La sig.ra S. S. è proprietaria di porzione ( unità immobiliare n.4 ) di un villino quadrifamiliare, realizzato, in virtù di licenza edilizia n.27 del 13/3/1974, su un terreno ( lotto 2, zona C/3 ) sito in Comune di Ladispoli, località Marina di San Nicola, confinante con via Saturno ( facente parte della rete viaria principale ) e con via del ***** ( facente parte della rete viaria secondaria ) nonché con un sentiero pedonale aperto al pubblico transito , denominato “Passaggio ********”.

La predetta presentava al Comune nel 1975 un progetto di costruzione di locale interrato , quindi una variante in corso d’opera per costruzione scantinato che veniva approvato con licenza edilizia n.49 del 17/7/1975, cui seguiva , infine, l’autorizzazione n.11 dell’1/2/1977 di approvazione in sanatoria di un progetto di variante relativo al piano seminterrato.

Dopo varie vicende, nel 1996 l’appartamento int.n.3 del villino quadrifamiliare veniva acquistato dalla sig. ra ***************** la quale rilevava la difformità dello stato dei luoghi rispetto agli atti autorizzativi a suo tempo rilasciati alla S. e produceva al riguardo una serie di esposti e diffide al Comune, denunciando in particolare, l’inesistenza del passo carrabile e del numero civico della sua proprietà in ragione , in sostanza di un arretramento dell’unico accesso carrabile ed esistente su via del Leone all’interno della proprietà S. S., per cui l’unico ingresso era rappresentato da un cancelletto non carrabile che sui afaccia su un passaggio pedonale aperto senza autorizzazione.
• • • • • • •
### Esercizio
Ricopia senza alcuna modifica il passo del testo sul villino di Ladispoli riportato qui sopra, cominciando dalle parole "La predetta presentava" e fermandoti dopo "al piano seminterrato.".

### Dati registrati
• • • • • • •
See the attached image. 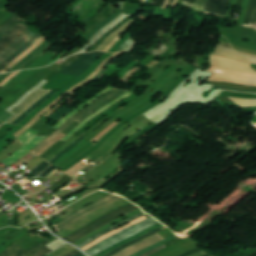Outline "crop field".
• • • • • • •
### Risposta
La predetta presentava al Comune nel 1975 un progetto di costruzione di locale interrato , quindi una variante in corso d’opera per costruzione scantinato che veniva approvato con licenza edilizia n.49 del 17/7/1975, cui seguiva , infine, l’autorizzazione n.11 dell’1/2/1977 di approvazione in sanatoria di un progetto di variante relativo al piano seminterrato.